Phase 5: Establish Account-Level Protections

These steps create safety nets that protect you across the entire account.

17. Enable EBS Default Encryption

Navigate to the EC2 console and enable default EBS encryption for each region you plan to use. This ensures that every new EBS volume is encrypted automatically, without requiring the person launching the instance to remember to check a box. You can use the AWS-managed key or specify a customer-managed KMS key.

18. Configure Account-Level Contacts

Under Account Settings, make sure the security, billing, and operations contact fields are filled in with valid email addresses. AWS uses these contacts to reach you in the event of abuse notifications or security issues. If these emails go to an unmonitored inbox, you might miss a critical warning.

19. Enable AWS Security Hub (Optional but Recommended)

Security Hub aggregates findings from GuardDuty, Config, IAM Access Analyzer, and other services into a single dashboard. It also runs automated security checks against industry benchmarks like CIS AWS Foundations. If you’ve already enabled the services listed above, Security Hub ties everything together and gives you a centralized security posture score.

20. Enable IAM Access Analyzer

IAM Access Analyzer helps you identify resources in your account that are shared with an external entity — for example, an S3 bucket policy that grants access to another AWS account, or an IAM role that can be assumed externally. Enable it in each region. It runs continuously and alerts you when it finds unintended external access.

Phase 6: Plan for the Worst

Security isn’t just about prevention. You also need to prepare for the possibility that something goes wrong.

21. Document Your Incident Response Plan

Even a simple one-page document is better than nothing. Answer these questions in advance:

• Who is responsible for responding to a security alert?

• How do we revoke compromised credentials?

• Where are our logs stored and how do we access them?

• Who do we contact at AWS for support?

Under pressure during an incident is the worst time to figure out these answers.

22. Know How to Contact AWS Support

If your account is compromised, you may need to contact AWS quickly. Make sure you know how to open a support case, and consider whether your current support plan (Basic, Developer, Business, or Enterprise) provides the response time you’d need in an emergency. Business-level support or above gives you 24/7 access to Cloud Support Engineers.
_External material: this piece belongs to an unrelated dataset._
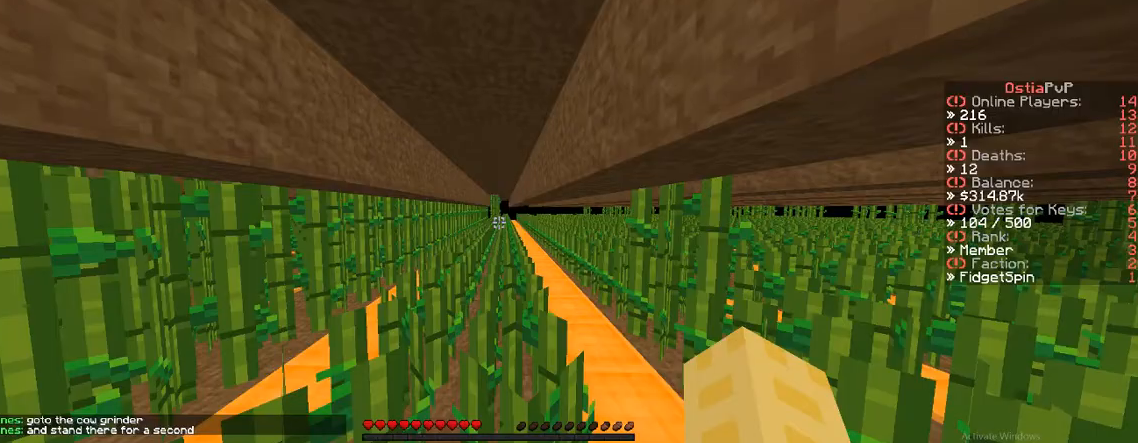
Gameplay with keyboard; each line is a JSON object with the keys held at the frame after it. "events" lists presses ("down") and releases ("up") of "a", "d", "s" and "w" between this image and that frame as [ms after this image, input, new state], when the widget could be followed in between. No other keys are recorded. Mouse input is not recorded.
{"keys": ["a"], "events": [[33, "a", "down"], [100, "w", "down"], [500, "w", "up"]]}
23. Create an Emergency “Break Glass” Procedure for Root Access

Since you’ve locked down root access (as described in Phase 1), document the procedure for accessing it in an emergency. Who has access to the password vault? Where is the MFA device stored? What approvals are needed? This should be written down, tested, and reviewed periodically.

Final Thoughts

None of these steps are difficult. Most take less than five minutes. But together, they form a security foundation that will protect you from the vast majority of common AWS threats.

The most expensive security incident is the one you could have prevented with ten minutes of configuration on day one. Don’t learn that lesson the hard way.

Bookmark this checklist. Share it with your team. Run through it every time a new account is created. Your future self will thank you.